Extrapolation methods are commonly used to model the cost-effectiveness of health technologies beyond observed data. Reassessing cost-effectiveness estimates using updated clinical trial data has the potential to reduce uncertainty and optimize decision-making. We present a case study based on percutaneous repair (PR) with the Mitraclip system, a technology to treat severe secondary mitral regurgitation (MR). For the study purpose, we considered the COAPT trial that evaluated the effectiveness of adding PR to medical treatment versus medical treatment alone.

We developed a time-varying Markov model to assess the cost-effectiveness of PR. Clinical inputs were based on reconstructed individual patient data from the COAPT trial results reported at 2 years, and at 3 years.

We developed parametric modeling for overall survival (OS) and heart failure hospitalizations (HFH) to obtain clinically plausible extrapolations beyond observed data. We adopted the French perspective and used a 30-year time horizon. We expressed incremental cost-effectiveness ratios (ICERs) as cost per quality-adjusted life year (QALY).

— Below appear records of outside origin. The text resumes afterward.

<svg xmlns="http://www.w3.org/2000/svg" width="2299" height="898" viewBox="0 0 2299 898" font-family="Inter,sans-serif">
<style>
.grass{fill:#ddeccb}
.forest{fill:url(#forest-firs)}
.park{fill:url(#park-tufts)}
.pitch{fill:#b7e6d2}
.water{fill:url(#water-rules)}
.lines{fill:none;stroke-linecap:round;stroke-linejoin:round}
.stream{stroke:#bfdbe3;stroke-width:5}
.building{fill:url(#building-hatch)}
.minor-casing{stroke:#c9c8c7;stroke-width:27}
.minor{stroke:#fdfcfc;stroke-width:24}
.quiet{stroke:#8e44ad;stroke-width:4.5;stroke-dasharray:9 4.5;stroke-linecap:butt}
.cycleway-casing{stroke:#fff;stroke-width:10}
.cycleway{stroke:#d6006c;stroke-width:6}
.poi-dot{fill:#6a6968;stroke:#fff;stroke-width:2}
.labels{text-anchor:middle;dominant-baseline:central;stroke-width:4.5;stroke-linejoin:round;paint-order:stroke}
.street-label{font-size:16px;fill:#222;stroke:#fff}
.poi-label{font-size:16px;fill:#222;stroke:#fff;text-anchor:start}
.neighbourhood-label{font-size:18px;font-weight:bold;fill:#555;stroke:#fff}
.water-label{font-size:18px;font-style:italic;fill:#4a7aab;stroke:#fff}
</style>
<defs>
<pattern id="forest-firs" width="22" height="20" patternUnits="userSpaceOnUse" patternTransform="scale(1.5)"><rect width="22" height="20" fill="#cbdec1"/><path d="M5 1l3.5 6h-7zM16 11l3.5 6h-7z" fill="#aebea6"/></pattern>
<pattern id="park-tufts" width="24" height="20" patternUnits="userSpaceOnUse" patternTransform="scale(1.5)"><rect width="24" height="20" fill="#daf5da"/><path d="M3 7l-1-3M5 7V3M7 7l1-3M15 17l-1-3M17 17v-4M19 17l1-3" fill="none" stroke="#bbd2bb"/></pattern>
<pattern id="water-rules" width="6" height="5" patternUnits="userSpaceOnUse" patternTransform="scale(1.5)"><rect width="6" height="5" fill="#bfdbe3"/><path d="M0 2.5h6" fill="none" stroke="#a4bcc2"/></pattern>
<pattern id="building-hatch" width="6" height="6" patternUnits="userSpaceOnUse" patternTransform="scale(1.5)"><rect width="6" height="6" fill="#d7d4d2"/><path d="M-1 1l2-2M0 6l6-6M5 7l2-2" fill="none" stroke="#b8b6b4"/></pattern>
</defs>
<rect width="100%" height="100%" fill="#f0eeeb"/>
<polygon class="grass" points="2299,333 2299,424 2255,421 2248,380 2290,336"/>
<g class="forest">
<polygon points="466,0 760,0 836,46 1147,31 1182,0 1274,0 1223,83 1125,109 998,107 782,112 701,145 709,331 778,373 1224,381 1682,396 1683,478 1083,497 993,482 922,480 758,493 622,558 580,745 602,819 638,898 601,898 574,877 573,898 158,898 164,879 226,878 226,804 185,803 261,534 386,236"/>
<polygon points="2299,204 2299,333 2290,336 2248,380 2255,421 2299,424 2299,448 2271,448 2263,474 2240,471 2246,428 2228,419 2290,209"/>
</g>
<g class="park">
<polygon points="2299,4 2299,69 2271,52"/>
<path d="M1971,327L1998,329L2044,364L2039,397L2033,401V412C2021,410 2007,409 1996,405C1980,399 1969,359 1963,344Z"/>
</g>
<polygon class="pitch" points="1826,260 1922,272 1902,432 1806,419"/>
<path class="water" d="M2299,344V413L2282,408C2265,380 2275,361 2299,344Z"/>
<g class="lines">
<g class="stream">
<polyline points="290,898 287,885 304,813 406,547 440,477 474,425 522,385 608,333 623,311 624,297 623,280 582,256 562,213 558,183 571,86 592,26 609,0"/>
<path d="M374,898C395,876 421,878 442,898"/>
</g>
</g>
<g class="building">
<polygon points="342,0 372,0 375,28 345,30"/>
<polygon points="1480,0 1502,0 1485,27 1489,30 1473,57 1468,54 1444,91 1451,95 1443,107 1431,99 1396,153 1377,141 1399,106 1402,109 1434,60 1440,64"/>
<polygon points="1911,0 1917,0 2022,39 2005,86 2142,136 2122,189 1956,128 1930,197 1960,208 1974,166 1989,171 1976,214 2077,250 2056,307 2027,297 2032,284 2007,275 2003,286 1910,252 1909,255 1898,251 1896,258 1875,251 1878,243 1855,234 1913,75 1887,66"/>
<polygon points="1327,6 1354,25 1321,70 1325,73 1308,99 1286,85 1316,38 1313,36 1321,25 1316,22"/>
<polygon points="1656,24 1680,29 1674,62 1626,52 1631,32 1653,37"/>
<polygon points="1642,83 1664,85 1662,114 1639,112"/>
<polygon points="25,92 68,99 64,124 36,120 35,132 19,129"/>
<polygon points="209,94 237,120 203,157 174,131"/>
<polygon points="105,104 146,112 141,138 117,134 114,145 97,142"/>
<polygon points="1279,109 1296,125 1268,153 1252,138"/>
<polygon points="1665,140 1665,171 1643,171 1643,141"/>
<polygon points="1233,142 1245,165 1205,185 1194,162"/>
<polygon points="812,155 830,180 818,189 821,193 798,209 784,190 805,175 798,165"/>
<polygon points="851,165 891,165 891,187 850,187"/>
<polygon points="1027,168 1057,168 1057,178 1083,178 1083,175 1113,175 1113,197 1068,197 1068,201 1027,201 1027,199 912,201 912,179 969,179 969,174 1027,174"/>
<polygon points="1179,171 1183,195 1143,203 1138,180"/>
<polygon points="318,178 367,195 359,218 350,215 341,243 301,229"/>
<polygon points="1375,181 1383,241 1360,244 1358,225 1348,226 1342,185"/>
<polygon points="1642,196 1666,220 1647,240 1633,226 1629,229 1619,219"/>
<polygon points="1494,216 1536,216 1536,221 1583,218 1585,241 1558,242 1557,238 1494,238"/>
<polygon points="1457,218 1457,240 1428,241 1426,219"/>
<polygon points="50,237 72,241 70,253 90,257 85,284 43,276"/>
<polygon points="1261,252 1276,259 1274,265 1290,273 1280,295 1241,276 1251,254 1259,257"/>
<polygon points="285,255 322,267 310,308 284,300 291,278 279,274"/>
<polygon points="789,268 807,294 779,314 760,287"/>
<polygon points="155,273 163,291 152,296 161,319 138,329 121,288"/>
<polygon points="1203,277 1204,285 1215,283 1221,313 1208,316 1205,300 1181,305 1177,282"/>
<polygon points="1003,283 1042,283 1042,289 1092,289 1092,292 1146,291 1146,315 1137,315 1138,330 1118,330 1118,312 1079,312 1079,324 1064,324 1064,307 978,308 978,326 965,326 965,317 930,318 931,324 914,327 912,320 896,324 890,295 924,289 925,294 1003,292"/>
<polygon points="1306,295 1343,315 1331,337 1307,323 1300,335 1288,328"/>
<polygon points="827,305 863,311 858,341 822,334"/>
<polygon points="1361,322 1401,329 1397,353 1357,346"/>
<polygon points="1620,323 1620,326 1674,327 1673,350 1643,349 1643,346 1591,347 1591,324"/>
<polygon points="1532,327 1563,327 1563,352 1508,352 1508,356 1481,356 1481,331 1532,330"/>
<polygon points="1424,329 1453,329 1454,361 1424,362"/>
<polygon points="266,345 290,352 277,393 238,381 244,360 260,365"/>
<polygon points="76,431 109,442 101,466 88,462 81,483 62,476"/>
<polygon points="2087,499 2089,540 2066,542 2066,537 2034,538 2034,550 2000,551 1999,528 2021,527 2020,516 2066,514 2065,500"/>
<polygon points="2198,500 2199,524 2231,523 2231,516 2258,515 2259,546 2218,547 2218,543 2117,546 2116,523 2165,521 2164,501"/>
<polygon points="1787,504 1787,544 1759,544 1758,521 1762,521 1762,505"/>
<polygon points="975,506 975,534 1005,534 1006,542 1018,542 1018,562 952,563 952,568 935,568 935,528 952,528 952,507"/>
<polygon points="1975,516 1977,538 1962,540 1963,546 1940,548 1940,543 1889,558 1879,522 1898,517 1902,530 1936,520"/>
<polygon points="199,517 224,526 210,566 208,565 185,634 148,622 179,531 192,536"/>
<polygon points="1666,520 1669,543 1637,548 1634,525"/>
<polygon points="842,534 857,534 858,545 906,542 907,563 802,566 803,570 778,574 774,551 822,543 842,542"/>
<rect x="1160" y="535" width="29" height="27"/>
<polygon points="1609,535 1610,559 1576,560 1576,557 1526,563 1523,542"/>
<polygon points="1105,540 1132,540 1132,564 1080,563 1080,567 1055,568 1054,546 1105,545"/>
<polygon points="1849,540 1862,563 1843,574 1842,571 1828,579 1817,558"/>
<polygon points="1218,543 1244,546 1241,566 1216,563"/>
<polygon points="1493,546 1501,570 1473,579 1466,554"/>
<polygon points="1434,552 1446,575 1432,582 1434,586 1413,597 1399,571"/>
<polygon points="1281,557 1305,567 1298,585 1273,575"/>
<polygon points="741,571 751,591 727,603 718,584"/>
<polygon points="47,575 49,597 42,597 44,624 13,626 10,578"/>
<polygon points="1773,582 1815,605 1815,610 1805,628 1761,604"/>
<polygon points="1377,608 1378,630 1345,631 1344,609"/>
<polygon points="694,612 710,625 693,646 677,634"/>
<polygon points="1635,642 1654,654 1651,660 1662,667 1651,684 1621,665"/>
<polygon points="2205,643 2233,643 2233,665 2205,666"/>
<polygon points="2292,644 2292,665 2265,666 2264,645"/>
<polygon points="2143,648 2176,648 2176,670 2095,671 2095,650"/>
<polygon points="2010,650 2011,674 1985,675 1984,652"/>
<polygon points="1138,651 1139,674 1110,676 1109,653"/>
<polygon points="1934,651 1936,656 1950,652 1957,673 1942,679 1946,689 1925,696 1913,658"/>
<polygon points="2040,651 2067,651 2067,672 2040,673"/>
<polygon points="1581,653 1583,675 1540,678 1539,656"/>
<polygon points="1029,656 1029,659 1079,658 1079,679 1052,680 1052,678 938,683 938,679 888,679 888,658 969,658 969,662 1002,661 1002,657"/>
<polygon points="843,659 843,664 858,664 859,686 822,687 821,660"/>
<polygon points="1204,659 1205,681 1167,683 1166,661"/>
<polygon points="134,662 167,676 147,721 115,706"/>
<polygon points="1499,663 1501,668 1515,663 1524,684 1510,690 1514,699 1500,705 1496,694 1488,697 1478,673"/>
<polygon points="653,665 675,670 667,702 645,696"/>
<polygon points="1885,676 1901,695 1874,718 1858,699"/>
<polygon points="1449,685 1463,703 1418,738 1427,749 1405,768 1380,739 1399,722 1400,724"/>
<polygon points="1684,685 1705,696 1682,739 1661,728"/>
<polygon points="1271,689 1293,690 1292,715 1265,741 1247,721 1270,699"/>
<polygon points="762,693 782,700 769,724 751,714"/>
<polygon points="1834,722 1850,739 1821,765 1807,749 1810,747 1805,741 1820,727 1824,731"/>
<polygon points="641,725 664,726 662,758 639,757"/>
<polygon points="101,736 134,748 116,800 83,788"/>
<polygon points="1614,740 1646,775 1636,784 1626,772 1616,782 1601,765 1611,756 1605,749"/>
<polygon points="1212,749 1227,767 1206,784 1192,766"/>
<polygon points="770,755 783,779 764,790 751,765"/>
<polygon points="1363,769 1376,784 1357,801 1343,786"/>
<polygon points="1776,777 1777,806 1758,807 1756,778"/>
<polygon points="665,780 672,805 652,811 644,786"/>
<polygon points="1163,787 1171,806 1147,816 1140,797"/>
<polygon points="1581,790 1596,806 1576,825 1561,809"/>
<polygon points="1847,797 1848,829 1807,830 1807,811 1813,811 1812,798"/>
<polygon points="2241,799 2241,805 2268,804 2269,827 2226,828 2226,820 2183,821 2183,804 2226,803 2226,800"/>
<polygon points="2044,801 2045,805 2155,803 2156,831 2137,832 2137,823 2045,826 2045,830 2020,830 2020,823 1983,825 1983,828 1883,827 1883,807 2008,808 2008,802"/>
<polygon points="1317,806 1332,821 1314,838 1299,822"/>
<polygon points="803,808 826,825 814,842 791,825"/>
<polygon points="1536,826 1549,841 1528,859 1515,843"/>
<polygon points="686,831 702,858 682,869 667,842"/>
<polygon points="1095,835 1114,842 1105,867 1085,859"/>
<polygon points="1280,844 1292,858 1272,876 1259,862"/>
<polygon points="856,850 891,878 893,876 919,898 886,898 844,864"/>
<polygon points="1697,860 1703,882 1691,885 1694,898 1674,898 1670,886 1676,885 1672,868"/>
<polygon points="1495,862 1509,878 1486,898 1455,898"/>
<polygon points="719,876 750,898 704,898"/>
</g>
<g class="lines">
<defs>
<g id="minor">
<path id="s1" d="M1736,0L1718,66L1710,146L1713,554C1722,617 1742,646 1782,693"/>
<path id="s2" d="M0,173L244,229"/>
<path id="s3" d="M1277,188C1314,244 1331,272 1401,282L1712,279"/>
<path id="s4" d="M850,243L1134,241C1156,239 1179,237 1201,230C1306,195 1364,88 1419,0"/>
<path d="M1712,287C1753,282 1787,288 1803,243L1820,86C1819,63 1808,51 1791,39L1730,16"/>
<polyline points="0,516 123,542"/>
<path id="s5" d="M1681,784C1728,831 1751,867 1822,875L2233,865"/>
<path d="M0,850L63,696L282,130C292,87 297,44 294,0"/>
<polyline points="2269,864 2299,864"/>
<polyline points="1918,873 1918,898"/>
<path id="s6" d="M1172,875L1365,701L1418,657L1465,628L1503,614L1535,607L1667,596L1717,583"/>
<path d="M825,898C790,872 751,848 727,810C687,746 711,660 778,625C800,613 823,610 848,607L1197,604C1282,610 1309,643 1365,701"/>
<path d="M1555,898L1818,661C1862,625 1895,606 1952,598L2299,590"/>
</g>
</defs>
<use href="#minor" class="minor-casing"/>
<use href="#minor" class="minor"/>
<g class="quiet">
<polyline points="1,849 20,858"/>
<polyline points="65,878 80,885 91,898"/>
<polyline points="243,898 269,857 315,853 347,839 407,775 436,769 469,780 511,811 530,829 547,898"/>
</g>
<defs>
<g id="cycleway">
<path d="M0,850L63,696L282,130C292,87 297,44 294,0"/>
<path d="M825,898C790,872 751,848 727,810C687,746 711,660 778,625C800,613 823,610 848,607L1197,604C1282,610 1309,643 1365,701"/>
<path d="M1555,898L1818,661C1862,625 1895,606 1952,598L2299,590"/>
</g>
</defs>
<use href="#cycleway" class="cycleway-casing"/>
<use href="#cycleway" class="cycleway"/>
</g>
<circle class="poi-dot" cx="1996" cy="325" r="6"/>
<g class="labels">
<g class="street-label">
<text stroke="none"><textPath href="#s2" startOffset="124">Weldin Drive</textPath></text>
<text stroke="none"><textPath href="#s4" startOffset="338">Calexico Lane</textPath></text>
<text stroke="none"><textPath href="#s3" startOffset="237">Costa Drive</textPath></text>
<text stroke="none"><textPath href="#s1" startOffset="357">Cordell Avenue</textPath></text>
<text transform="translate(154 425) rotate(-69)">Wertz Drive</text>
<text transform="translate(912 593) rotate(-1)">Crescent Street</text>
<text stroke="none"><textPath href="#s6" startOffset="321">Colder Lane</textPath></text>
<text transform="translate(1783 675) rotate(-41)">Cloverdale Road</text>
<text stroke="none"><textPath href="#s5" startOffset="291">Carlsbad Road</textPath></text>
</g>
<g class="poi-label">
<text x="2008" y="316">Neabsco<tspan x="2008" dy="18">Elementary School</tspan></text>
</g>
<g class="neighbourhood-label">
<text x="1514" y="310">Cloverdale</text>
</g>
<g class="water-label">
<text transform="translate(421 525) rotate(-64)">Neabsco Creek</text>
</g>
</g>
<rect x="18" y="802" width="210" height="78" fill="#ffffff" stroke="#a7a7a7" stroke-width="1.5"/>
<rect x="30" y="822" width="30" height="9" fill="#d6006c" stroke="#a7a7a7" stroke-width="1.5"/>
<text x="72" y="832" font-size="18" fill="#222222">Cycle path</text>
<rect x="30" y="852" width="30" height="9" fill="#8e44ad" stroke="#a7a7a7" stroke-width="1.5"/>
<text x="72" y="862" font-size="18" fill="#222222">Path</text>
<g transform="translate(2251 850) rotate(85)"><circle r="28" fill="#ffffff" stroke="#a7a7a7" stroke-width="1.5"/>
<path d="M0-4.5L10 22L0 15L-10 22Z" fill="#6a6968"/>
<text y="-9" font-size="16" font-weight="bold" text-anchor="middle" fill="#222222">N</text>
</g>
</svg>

Based on 2 year-data, preferred parametric models for OS and HFH were exponential and log-logistic respectively, yielding an ICER of EUR21,918/QALY and >0.5 probability of PR being cost-effective (EUR50,000/QALY threshold).

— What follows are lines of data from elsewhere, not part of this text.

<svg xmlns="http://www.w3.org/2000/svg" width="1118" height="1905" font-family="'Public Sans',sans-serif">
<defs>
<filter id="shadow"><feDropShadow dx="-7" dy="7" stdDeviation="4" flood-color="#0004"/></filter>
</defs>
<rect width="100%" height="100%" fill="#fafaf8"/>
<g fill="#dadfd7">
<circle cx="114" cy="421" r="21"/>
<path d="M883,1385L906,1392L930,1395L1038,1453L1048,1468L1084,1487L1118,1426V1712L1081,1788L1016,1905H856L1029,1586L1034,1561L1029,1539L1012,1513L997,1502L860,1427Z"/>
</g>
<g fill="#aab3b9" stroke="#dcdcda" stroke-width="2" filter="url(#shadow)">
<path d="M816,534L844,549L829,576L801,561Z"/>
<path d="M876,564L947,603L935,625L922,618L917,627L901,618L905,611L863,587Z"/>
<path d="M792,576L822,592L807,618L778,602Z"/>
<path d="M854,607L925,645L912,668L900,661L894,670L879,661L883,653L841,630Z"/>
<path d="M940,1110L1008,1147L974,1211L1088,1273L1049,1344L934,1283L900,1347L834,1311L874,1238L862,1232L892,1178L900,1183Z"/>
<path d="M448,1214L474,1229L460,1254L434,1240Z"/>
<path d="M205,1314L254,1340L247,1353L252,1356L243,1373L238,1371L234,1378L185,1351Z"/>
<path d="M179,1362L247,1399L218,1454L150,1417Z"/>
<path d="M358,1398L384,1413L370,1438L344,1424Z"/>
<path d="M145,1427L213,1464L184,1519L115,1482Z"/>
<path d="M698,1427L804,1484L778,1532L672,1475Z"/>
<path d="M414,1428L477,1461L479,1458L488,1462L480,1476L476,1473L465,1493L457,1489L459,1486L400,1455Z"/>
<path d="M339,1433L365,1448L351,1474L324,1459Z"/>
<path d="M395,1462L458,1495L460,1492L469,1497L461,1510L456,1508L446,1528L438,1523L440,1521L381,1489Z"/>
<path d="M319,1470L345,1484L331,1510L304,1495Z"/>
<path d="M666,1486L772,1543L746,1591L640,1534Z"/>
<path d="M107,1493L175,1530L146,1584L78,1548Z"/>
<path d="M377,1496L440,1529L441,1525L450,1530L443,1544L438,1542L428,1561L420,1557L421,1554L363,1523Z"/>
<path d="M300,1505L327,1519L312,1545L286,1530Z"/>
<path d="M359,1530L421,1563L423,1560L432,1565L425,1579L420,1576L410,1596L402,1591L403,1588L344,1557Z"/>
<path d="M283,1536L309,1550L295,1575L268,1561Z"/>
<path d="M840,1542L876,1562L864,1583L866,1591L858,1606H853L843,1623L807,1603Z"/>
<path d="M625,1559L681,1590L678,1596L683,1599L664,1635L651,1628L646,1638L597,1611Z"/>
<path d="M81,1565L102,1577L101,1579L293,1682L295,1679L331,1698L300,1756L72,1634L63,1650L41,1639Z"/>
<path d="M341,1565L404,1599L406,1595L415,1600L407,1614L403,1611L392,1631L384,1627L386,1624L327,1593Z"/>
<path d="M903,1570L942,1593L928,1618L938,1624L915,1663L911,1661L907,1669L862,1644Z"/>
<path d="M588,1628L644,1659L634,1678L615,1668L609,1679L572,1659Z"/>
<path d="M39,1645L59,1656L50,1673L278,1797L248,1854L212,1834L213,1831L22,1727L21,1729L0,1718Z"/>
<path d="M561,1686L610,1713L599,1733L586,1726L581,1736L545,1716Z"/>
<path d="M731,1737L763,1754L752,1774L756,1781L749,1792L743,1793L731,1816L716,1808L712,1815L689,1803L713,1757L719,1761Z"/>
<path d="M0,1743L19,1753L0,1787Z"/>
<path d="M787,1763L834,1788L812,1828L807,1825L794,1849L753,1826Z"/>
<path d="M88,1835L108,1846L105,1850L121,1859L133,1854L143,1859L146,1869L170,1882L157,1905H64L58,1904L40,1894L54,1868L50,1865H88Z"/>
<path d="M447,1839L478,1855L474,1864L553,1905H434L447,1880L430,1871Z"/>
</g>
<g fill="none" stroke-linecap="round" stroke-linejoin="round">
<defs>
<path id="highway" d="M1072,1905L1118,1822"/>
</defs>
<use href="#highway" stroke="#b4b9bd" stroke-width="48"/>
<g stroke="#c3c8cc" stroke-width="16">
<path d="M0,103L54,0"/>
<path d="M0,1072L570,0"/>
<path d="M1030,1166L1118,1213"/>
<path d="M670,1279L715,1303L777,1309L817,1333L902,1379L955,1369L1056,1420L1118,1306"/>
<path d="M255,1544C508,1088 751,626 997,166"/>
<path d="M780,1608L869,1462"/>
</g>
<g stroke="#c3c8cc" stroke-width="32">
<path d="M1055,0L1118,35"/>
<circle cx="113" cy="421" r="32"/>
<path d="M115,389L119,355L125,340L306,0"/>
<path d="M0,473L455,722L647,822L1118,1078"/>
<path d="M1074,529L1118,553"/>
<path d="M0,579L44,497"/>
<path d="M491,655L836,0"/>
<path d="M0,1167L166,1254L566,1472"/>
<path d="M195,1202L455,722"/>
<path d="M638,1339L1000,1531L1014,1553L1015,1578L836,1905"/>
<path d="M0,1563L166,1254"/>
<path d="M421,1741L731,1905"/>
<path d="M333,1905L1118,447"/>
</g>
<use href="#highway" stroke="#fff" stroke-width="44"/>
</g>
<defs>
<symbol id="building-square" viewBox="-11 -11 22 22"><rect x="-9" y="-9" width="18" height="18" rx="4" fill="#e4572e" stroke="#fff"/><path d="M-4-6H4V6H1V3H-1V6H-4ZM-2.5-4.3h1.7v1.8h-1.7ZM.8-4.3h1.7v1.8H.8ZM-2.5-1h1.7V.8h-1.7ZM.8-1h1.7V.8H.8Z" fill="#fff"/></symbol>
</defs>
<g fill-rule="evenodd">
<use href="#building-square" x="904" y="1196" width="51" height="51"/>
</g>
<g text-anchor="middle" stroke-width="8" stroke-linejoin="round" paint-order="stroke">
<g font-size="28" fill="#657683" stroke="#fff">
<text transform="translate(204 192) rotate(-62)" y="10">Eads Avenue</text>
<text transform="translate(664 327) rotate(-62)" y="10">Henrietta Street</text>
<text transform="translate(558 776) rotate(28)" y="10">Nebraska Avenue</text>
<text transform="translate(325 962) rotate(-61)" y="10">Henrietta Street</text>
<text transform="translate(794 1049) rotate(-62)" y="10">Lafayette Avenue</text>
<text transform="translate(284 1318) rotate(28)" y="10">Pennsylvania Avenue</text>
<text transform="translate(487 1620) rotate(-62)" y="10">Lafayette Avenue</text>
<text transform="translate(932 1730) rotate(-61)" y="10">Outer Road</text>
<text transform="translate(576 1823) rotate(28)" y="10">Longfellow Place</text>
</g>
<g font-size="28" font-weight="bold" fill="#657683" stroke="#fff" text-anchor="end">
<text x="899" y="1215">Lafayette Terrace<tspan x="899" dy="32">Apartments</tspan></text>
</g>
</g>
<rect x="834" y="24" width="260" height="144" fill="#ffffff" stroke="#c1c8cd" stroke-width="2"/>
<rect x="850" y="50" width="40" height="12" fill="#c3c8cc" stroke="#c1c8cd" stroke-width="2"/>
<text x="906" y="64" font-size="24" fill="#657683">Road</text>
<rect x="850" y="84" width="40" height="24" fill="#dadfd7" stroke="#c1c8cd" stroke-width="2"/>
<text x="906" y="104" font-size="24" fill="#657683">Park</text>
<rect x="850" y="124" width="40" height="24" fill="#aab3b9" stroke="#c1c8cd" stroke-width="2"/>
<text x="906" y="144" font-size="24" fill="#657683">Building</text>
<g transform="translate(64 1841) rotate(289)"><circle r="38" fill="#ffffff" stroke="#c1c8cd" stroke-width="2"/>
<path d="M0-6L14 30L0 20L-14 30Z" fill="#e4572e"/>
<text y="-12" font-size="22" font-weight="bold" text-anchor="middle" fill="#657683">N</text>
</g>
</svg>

Updated analyses at 3 years showed a change of OS trajectory for PR that justified the use of piecewise modelling, yielding an updated ICER that went up to EUR77,904/QALY (base-case), and to a minimum of EUR58,175/QALY (scenario analysis). Using data at 3 years, PR had <0.5 probability of being cost-effective.

In this case study, the availability of updated survival analyses of the main trial is likely to have some impact on decision-making and/or pricing discussion as part of health-technology assessment (HTA). We aim to provide further updated analyses as 4 years results of the COAPT study become available.

More broadly, original technology appraisals are frequently undertaken when mid/long-term follow-up trial data may be lacking. Our example suggests the need for continuous HTA review as new clinical data are released.